FAS whistleblower is now being persecuted by agency, claims TD
An employee who exposed questionable training practices at former state training agency FAS is no longer being given work duties, a telephone or the use of a computer in her office.
The chairman of the Public Accounts Committee (PAC), John McGuinness, told the Dail that whistleblower Una Halliday was being persecuted and humiliated.
Ms Halliday, a training coordinator with FAS's successor Solas, raised concerns about the marking of courses in 2009.
Her allegations, many of which were proven by an internal audit, ultimately led to a nationwide review of FAS's course provision.
She later filed a complaint alleging she was victimised by elements within the organisation and last year received a settlement payment of close to €100,000.
But Solas has now accused her of breaching a confidentiality clause linked to that settlement and has threatened it will take legal moves to recover the money.
Mr McGuinness, a Fianna Fail TD, told the Dail that Ms Halliday was currently off work due to illness, yet Solas was seeking to interview her.
"I ask Solas, FAS or whoever is responsible there now, to stop the persecution of this woman," said Mr McGuinness.
"She, like many others who blew the whistle, now go to their offices and are given no work, telephone or computer.
"They are humiliated every day they go in and are shouted at in front of other employees. Their rights are ignored."
Mr McGuinness continued: "I ask whoever is listening and who is responsible that they would leave this woman alone. They should deal with the matter in a far more constructive manner, and not in the way they are pursuing it at present.
"Above all, they should respond to this parliament and a request that has been made by a member of the Oireachtas to stop and treat that person like a human being."
Mr McGuinness's intervention came during a debate on the Protected Disclosures Bill, which aims to protect whistleblowers.

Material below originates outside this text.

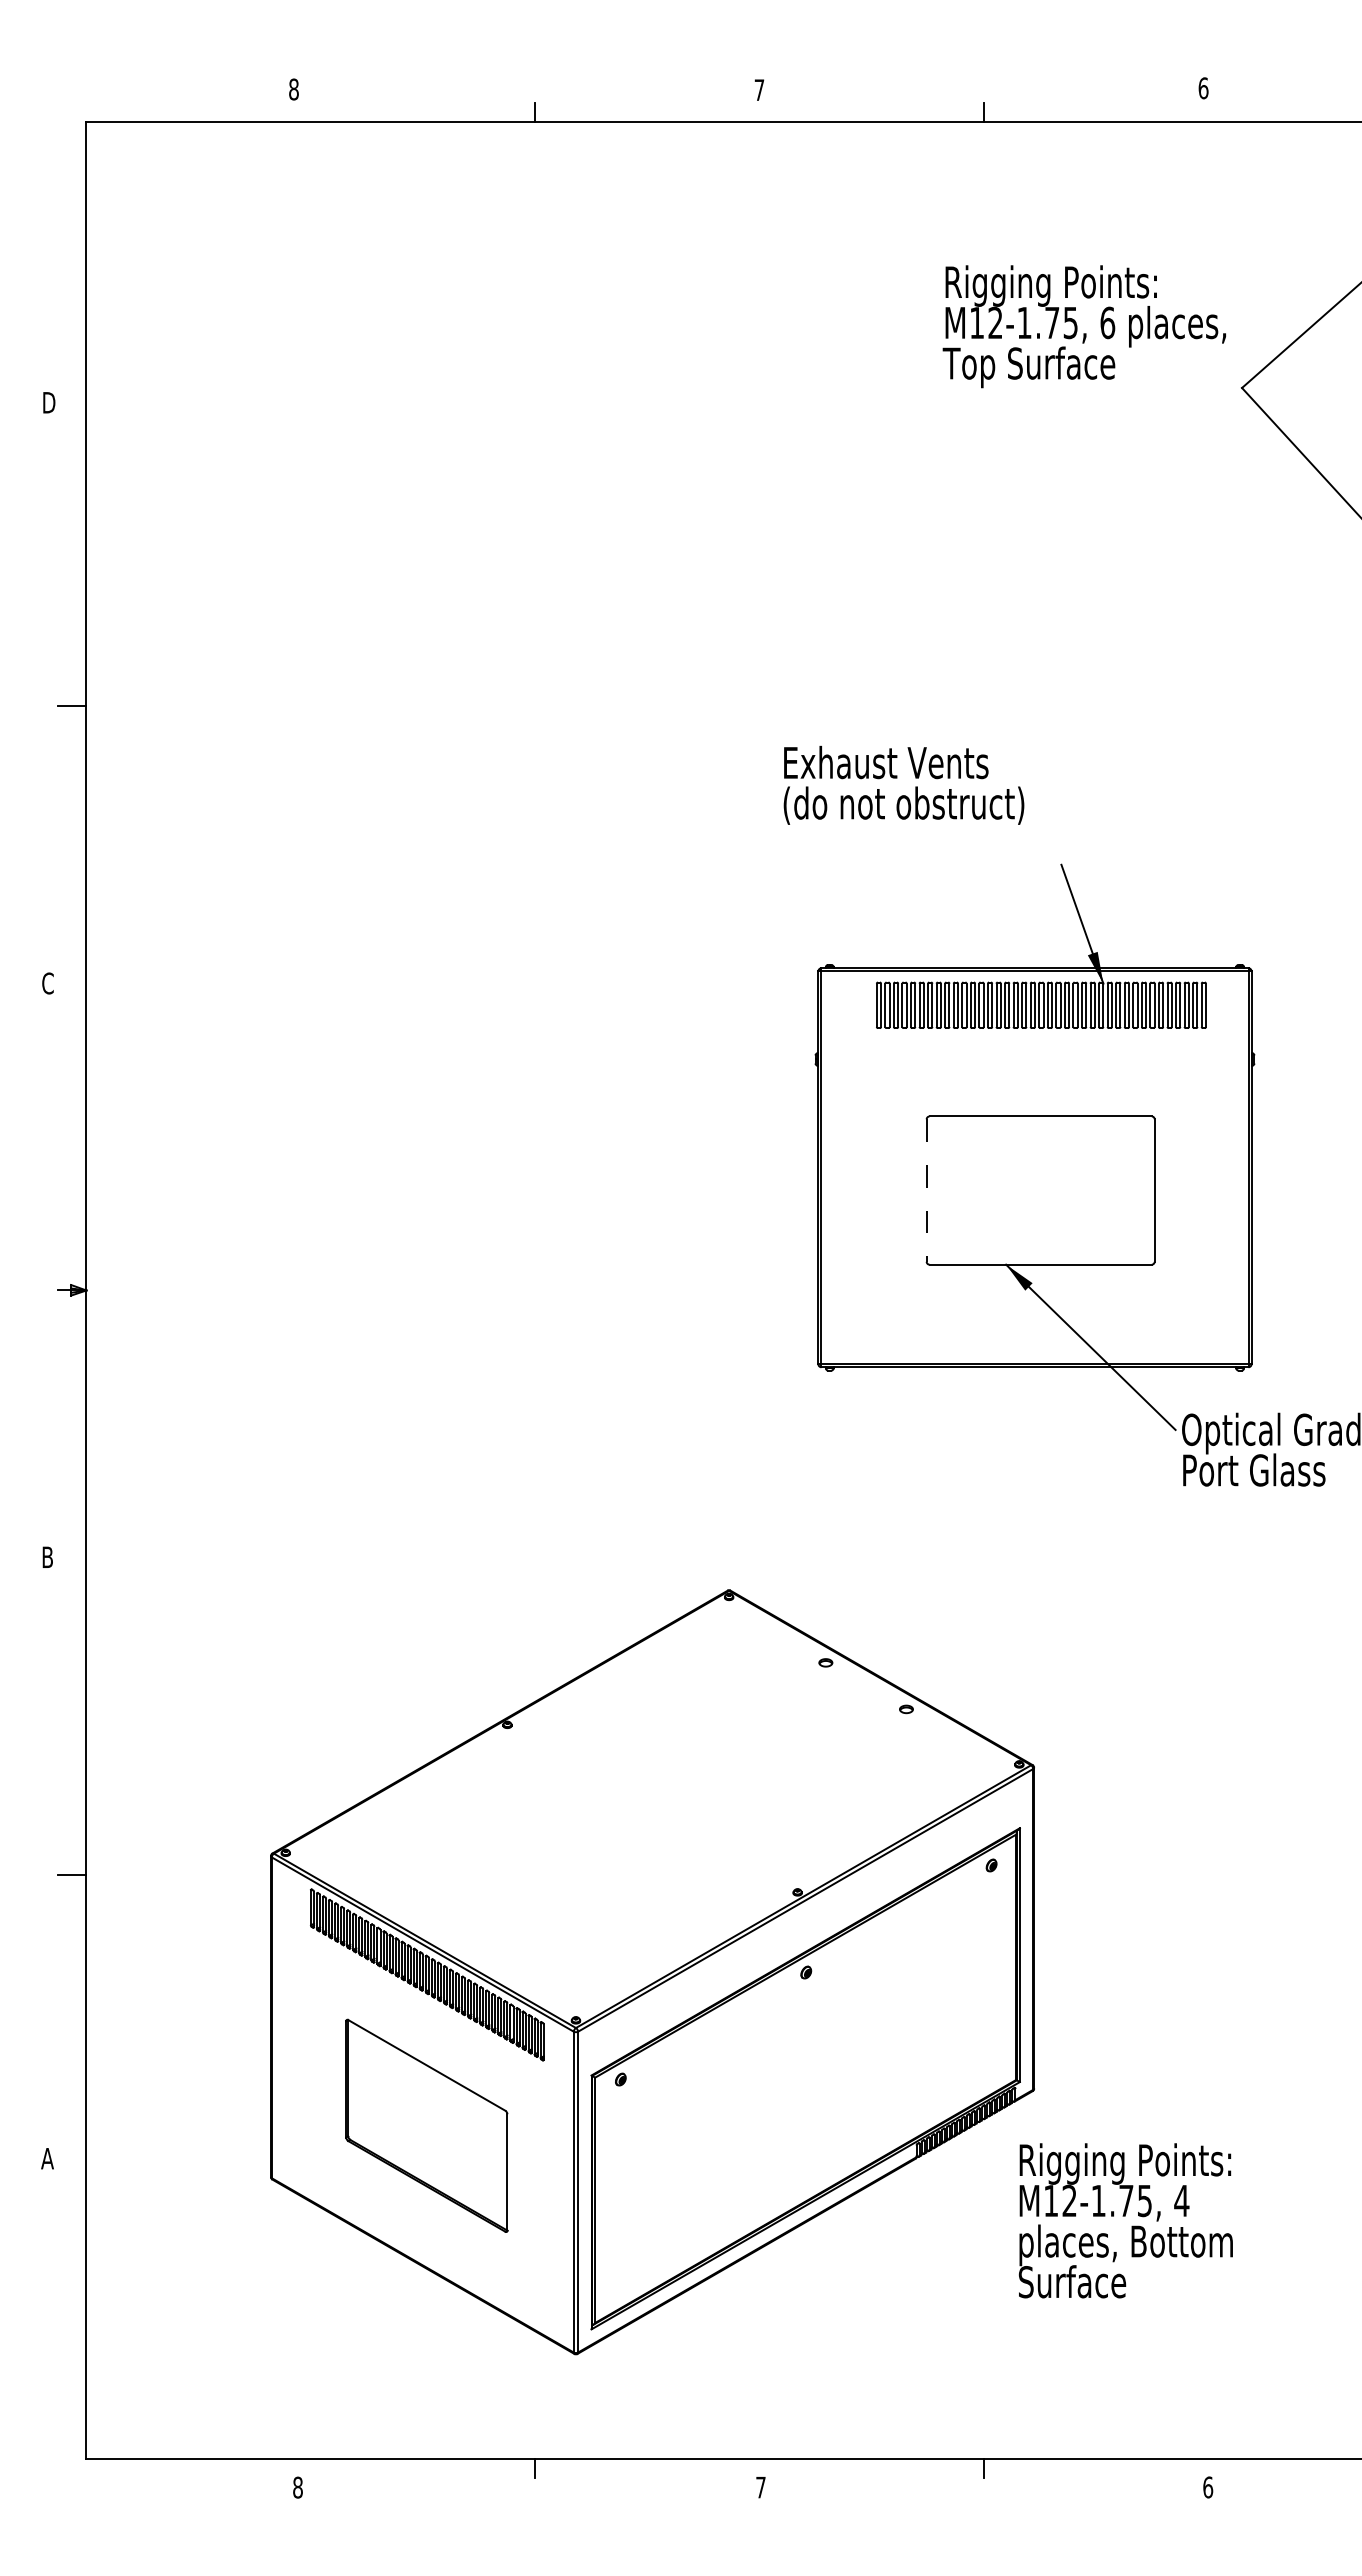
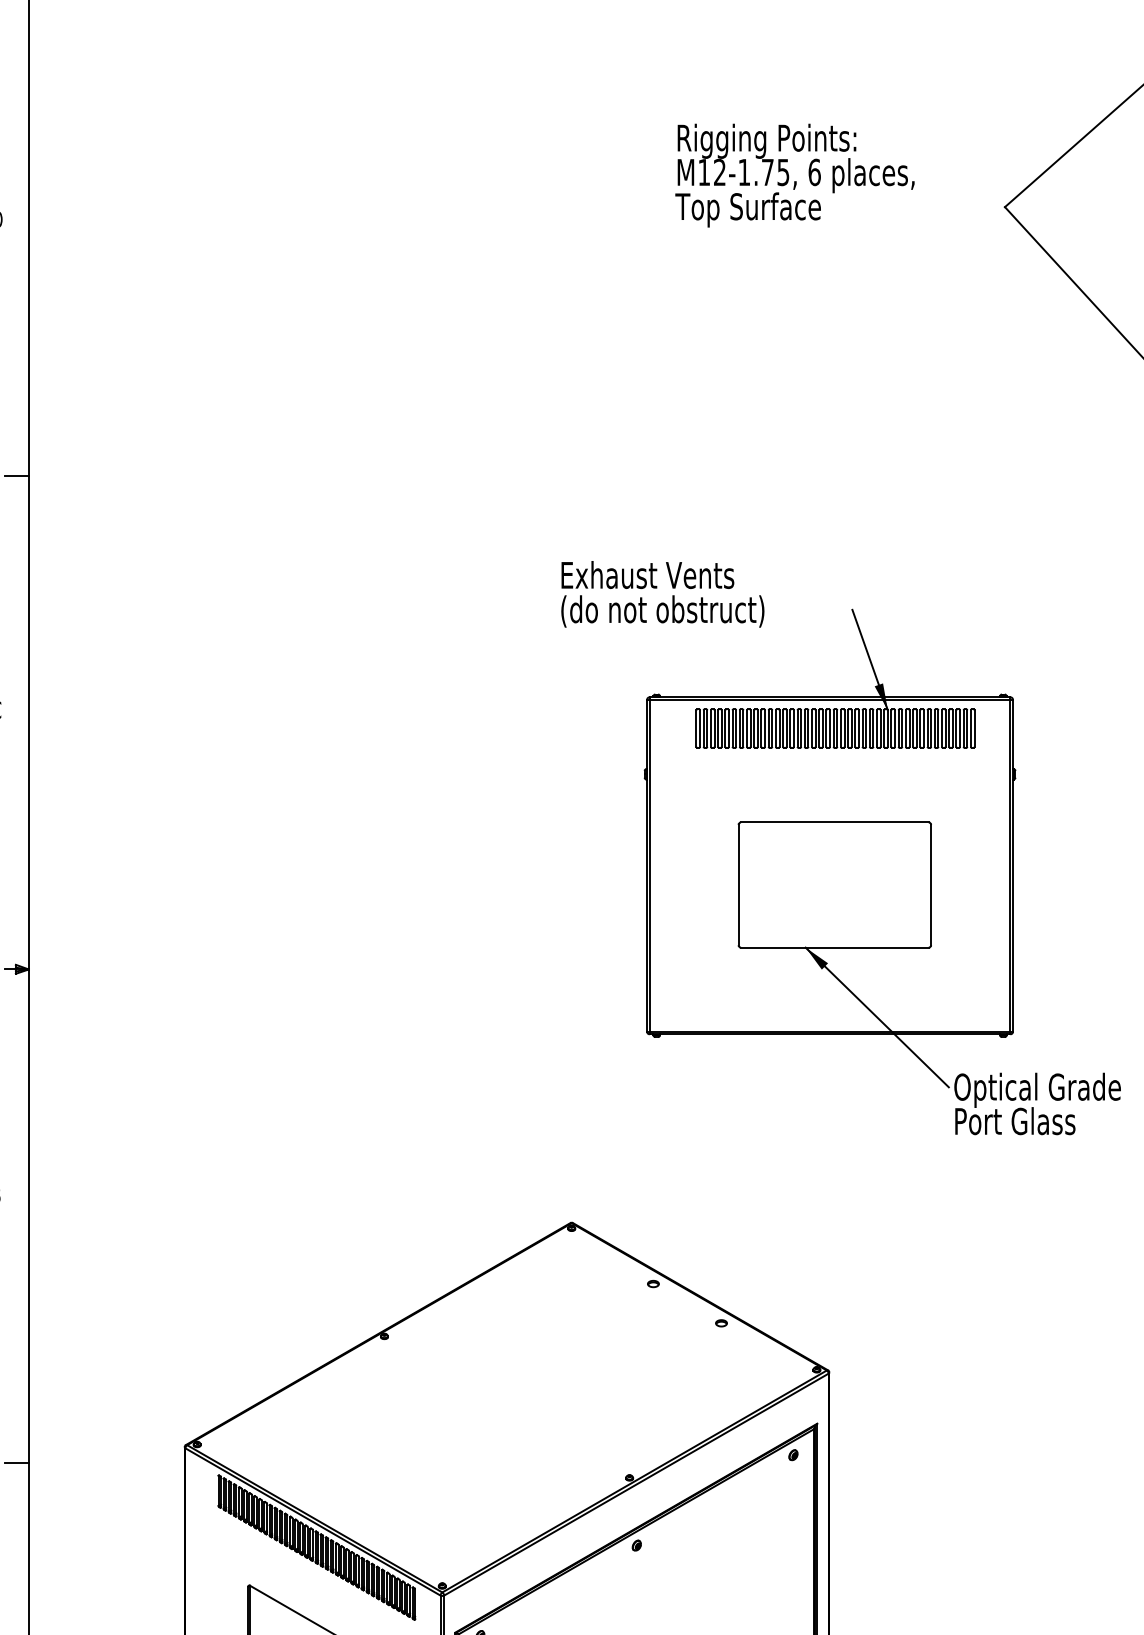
text: (1083, 326) -> (794, 175), moved
text: (903, 784) -> (662, 593), moved
line: (926, 1191) -> (738, 885), dashed -> solid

He pressed Public Expenditure Minister Brendan Howlin to personally intervene in Ms Halliday's case on behalf of the Government.
"He should make a direct intervention and ask for some respect. The woman is out sick and her family are deeply concerned," said Mr McGuinness.
Solas did not respond to the TD's comments last night. A spokesman said: "We will not be making a statement on this matter."
Its chief executive Paul O'Toole is expected to face questions on the issue when he appears before the PAC next Thursday in connection with Solas funding for Rehab.
Ms Halliday exposed instances where people on FAS courses were given pass grades in exams even though they should have failed.
A FAS audit found that a tutor had falsified the results. It also found evidence that assessment materials had been manipulated on other courses.
FAS terminated the training company's contract and launched a nationwide review of its courses.
The episode badly damaged the reputation of FAS qualifications internationally and ultimately signalled the death knell of the agency, which has now been broken up.